New Artist of the Year nominees Carriers opened its mesmerizing, textural set with a haunting tribute to Tom Petty. The band’s performance also gave a nod to a couple of bands with Cincinnati roots that have gone on to huge international acclaim. Sitting in with the group as a special-guest rhythm section were The National drummer Bryan Devendorf and Afghan Whigs bassist John Curley, whose bands released two of the best albums of 2017 (Sleep Well Beast and In Spades, respectively).
Judging from the jaw-dropped response of the audience, Neo Soul powerhouse Lauren Eylise was the big revelatory moment of the night (she’s definitely one of the top artists to keep an eye on in the Midwest), while Synth Pop group Moonbeau brought its joyous dance party to the seated audience (as singer Claire Muenchen recommended, most everyone made the best of it and danced along in their chairs). Decked out in a sweet patterned suit that looked like an explosion at an ’80s music-video graphic design office, singer/guitarist Christian Gough accepted both Moonbeau’s CEA in the Electronic category and the Indie/Alternative award for his other band, The Yugos, while setting up to perform. Gough’s brother and Yugos bandmate Jordin gave the night’s most wonderfully weird acceptance speech, which appeared to be a somewhat lengthy magazine quote about the X-Files reboot.

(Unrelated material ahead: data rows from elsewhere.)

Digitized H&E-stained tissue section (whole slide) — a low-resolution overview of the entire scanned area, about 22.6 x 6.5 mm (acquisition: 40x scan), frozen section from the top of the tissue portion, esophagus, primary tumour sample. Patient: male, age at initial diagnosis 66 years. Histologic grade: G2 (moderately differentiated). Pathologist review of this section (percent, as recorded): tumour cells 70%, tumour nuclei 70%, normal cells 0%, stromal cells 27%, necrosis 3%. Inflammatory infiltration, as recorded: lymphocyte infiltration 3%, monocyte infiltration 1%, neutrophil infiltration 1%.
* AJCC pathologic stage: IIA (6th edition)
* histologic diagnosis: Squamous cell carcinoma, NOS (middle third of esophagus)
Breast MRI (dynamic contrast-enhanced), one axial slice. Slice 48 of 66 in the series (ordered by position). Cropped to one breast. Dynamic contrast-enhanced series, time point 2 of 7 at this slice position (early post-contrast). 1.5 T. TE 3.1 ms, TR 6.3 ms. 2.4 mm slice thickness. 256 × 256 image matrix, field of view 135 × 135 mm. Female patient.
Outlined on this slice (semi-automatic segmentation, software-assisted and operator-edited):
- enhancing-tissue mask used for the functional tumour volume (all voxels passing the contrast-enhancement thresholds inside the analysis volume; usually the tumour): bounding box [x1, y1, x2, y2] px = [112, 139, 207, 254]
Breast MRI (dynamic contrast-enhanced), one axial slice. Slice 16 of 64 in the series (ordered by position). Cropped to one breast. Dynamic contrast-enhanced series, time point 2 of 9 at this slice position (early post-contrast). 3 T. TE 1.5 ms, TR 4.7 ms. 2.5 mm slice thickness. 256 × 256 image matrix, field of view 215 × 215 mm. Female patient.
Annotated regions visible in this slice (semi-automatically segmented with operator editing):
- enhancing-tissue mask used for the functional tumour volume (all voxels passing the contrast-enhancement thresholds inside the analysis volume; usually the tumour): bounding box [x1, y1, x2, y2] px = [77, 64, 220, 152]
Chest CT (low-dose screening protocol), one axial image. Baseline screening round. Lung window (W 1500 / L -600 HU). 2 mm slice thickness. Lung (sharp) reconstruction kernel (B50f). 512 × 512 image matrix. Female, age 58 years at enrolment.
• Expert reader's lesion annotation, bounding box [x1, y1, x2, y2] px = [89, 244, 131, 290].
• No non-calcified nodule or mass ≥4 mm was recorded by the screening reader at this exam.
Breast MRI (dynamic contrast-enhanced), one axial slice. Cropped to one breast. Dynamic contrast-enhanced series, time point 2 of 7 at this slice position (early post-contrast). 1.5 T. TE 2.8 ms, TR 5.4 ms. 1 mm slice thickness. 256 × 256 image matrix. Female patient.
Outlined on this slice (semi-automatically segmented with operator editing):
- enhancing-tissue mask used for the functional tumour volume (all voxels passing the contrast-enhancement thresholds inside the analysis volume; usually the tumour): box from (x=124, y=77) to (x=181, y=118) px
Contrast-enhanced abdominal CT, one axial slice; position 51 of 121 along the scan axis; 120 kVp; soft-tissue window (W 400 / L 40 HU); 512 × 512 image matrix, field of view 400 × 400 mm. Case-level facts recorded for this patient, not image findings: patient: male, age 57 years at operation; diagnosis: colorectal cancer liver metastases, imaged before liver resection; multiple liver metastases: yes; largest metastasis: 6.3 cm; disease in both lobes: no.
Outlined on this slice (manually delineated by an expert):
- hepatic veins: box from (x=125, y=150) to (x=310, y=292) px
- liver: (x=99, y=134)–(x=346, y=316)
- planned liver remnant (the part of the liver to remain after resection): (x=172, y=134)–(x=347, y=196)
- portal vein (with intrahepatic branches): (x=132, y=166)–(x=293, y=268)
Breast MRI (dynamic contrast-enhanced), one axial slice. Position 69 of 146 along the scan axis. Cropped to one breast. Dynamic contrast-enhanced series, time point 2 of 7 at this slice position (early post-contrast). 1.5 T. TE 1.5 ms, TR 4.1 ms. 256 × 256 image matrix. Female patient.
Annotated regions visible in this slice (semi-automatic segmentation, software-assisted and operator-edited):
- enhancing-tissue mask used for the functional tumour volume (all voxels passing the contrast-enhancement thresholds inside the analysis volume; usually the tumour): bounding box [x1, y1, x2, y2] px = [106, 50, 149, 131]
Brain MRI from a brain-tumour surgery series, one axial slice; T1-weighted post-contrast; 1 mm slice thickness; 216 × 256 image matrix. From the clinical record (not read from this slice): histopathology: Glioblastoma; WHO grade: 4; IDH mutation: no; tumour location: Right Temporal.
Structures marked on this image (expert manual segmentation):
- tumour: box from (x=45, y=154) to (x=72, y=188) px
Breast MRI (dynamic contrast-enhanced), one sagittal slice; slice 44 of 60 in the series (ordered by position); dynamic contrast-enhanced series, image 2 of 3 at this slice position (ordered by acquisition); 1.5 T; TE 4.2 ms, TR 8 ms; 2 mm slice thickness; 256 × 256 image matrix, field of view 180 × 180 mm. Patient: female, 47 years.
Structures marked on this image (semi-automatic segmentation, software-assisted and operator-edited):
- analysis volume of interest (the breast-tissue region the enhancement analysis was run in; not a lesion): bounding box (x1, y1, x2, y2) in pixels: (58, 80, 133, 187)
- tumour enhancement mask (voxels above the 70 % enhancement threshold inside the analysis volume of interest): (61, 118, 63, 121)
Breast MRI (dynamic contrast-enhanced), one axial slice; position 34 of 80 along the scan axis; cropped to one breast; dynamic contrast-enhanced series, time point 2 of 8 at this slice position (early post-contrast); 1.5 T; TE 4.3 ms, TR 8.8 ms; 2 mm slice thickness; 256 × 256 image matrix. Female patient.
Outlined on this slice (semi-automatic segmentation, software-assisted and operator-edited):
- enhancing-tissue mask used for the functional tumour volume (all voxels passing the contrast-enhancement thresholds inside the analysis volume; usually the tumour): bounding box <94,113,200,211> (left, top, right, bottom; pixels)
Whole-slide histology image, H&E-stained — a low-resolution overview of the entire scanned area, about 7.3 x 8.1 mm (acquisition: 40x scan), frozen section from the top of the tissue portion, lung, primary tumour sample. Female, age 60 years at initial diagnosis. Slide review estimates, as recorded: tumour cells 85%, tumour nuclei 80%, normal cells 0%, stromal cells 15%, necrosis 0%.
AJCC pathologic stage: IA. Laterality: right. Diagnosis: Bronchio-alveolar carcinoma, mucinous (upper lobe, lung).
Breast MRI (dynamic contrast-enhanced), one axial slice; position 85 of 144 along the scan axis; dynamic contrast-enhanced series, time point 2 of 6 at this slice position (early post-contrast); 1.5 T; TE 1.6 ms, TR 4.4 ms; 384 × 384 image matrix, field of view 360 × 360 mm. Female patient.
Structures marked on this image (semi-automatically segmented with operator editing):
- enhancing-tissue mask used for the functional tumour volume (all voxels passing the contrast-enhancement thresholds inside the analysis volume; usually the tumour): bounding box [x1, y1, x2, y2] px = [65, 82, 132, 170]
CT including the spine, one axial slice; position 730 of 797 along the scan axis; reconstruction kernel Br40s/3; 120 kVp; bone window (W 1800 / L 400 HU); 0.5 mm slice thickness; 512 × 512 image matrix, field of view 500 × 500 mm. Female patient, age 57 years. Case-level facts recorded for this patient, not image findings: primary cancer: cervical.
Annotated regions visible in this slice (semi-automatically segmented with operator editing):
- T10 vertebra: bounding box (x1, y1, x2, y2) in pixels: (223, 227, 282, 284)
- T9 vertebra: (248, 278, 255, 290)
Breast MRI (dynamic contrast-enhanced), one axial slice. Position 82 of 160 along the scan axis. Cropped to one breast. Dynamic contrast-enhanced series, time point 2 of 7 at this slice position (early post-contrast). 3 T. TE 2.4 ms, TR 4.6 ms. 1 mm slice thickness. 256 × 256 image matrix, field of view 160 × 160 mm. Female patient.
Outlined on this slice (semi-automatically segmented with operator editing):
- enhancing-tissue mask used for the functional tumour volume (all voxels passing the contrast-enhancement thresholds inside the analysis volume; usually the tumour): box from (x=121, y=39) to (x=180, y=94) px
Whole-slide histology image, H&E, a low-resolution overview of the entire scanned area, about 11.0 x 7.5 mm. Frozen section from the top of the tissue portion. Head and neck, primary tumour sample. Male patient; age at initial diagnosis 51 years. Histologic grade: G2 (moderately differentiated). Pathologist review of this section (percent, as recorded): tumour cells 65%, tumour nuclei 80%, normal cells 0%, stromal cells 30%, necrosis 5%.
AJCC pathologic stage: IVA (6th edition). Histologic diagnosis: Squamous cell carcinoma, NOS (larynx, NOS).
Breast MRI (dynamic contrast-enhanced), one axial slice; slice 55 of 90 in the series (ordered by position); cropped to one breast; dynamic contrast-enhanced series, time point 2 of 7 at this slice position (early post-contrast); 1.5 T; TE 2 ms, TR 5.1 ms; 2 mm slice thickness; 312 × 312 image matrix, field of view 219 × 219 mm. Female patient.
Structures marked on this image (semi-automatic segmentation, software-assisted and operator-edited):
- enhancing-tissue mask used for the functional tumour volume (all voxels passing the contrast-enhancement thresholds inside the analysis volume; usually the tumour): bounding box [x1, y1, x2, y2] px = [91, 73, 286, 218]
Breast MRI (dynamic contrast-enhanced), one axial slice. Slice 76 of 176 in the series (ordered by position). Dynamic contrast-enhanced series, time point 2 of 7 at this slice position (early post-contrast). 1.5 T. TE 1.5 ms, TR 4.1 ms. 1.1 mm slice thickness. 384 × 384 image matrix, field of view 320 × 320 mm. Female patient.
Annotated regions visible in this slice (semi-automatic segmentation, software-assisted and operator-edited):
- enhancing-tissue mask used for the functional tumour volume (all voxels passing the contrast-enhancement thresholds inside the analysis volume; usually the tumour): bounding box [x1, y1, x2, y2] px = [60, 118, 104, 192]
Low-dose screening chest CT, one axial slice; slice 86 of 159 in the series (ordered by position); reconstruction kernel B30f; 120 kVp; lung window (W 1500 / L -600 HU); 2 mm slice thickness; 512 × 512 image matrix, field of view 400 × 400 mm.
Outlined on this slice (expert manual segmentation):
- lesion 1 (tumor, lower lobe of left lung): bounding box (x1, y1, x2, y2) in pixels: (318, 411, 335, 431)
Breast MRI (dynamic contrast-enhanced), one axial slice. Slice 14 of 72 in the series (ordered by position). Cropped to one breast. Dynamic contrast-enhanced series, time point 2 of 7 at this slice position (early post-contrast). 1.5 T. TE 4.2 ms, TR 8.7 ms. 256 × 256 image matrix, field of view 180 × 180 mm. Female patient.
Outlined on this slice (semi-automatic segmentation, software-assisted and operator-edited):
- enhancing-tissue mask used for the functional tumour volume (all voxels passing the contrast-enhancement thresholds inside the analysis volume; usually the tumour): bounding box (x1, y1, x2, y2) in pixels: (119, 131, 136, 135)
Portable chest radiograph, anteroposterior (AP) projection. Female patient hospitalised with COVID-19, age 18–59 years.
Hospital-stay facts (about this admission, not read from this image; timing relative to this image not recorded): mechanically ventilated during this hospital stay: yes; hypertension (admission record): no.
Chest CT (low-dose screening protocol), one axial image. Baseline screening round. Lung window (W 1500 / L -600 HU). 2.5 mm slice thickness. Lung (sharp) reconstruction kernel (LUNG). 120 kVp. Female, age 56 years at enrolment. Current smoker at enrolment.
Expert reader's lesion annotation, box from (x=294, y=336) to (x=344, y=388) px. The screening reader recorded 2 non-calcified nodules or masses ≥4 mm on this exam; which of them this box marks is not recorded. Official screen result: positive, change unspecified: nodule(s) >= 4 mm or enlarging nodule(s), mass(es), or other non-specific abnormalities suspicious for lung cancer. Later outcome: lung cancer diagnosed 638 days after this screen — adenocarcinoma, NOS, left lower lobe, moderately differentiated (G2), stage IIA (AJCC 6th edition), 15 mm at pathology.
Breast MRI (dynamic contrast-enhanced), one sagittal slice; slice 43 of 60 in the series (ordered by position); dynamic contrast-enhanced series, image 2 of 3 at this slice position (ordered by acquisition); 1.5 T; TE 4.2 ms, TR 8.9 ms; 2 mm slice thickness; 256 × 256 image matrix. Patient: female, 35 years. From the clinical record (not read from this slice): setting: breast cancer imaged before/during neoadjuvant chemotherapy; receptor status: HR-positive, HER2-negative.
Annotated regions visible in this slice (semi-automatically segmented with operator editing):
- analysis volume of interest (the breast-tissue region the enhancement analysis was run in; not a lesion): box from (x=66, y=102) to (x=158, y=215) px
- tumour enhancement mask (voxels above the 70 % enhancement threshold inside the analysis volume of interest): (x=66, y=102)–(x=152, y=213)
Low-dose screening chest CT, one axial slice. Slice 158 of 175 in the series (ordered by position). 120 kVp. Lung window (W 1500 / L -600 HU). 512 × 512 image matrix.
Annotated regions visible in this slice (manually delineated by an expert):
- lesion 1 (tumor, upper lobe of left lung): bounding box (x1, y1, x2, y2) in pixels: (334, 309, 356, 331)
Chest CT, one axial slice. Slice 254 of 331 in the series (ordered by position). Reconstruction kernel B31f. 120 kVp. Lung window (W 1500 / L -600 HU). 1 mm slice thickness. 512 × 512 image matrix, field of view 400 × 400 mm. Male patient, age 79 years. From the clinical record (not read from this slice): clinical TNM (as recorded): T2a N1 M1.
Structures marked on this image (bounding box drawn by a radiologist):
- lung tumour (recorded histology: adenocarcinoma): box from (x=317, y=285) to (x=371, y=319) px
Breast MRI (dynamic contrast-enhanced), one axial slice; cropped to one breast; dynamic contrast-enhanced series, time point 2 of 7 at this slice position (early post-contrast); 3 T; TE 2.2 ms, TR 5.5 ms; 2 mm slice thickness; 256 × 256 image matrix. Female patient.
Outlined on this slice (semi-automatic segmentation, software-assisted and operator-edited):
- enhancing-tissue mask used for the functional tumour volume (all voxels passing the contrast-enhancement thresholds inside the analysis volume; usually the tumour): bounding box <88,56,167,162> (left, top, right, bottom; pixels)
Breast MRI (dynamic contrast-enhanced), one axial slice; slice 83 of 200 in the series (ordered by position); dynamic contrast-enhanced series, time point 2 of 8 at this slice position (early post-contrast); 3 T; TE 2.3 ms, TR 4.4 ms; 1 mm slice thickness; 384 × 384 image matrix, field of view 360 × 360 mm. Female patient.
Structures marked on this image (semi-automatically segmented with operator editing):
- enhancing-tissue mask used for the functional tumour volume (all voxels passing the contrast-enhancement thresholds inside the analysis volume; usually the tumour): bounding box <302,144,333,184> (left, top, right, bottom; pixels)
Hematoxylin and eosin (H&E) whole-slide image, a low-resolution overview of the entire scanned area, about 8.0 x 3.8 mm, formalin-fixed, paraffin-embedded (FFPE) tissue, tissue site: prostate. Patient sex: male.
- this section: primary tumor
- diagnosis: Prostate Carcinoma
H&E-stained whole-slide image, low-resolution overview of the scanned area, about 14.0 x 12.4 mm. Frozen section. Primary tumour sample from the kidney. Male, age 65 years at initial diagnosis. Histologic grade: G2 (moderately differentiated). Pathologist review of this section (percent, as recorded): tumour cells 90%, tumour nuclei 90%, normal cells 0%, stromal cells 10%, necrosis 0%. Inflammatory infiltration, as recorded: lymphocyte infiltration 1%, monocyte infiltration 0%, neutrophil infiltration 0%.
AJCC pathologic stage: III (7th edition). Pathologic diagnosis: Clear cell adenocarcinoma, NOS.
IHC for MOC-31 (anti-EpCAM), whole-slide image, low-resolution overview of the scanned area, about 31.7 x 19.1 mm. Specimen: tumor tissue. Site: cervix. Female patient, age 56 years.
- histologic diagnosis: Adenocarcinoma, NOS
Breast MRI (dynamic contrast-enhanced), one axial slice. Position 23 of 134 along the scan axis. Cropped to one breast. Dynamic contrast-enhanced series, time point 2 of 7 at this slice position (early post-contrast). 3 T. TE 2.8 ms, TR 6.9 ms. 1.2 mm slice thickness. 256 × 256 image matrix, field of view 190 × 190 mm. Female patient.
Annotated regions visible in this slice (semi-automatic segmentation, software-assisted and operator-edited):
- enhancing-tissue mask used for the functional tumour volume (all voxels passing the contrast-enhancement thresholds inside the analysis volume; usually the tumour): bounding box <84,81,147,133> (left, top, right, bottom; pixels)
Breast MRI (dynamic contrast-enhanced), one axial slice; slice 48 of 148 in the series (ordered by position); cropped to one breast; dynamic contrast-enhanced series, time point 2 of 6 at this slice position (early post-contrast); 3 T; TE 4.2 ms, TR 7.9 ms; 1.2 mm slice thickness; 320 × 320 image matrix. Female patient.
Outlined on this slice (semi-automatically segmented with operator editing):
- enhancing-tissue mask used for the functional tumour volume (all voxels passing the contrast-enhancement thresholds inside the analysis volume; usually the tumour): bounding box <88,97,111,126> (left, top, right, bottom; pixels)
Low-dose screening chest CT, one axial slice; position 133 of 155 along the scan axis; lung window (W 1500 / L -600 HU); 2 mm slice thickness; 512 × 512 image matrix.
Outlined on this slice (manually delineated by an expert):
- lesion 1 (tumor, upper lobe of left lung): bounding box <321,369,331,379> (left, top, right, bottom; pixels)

Along with Dawg Yawp accepting both Artist of the Year (via video, since they’re on tour) and Album of the Year (via the duo’s mothers) CEAs, the night ended with WNKU’s Aaron Sharpe and Liz Felix accepting the Best Cincinnati Ambassador award and being serenaded with a rocked-up version of Leonard Cohen’s “Hallelujah” by This Pine Box, one of many area groups that benefited from the exposure WNKU provided. A band of young students from the School of Rock outpost in Mason, Ohio showed that the future of local music is in good hands, closing out the 2017 CEAs with great versions of the Talking Heads’ classics “This Must Be the Place” and “Burning Down the House.”